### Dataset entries
----

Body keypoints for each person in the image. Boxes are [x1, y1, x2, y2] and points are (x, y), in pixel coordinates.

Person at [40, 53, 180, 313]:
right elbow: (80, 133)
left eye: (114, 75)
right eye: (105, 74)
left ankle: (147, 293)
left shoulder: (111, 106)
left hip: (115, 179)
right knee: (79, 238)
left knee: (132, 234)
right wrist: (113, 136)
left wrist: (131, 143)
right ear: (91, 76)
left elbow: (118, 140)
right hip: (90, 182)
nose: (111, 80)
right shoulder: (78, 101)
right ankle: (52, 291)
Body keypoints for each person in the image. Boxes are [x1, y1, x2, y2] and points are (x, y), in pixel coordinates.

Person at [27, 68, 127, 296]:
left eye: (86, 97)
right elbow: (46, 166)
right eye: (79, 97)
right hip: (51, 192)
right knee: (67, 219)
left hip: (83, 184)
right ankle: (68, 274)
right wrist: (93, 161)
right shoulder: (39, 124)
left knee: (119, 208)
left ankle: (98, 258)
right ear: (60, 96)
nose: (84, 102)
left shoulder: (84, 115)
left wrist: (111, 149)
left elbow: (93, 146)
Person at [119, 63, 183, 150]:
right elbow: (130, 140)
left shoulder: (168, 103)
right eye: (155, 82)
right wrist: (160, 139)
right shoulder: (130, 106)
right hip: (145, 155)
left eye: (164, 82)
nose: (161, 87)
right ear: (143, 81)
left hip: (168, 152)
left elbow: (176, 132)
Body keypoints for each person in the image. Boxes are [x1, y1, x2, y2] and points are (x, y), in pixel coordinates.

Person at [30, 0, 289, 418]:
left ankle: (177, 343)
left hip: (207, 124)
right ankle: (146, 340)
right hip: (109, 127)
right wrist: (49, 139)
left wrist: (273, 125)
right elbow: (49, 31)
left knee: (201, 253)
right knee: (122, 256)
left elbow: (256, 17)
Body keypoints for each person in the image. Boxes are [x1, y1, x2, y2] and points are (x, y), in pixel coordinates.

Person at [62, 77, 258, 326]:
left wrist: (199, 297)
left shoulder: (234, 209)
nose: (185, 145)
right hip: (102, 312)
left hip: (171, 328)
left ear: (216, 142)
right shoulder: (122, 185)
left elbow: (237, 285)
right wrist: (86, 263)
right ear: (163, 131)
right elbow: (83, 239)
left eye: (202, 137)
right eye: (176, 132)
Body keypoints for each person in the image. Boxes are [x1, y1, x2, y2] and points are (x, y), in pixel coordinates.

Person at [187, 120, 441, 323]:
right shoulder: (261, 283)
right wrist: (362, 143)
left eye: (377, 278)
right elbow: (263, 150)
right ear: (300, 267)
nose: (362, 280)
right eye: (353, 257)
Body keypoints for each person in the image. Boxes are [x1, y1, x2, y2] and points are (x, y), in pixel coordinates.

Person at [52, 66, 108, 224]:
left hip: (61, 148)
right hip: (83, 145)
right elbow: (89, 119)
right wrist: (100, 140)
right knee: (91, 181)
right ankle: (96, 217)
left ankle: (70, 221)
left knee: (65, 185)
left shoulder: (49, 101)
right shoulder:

----

### TASK ITEM
For the word "ankle", go through the records and show each line that carries it.

### RESPONSE BELOW
left ankle: (147, 293)
right ankle: (52, 291)
right ankle: (68, 274)
left ankle: (98, 258)
left ankle: (177, 343)
right ankle: (146, 340)
right ankle: (96, 217)
left ankle: (70, 221)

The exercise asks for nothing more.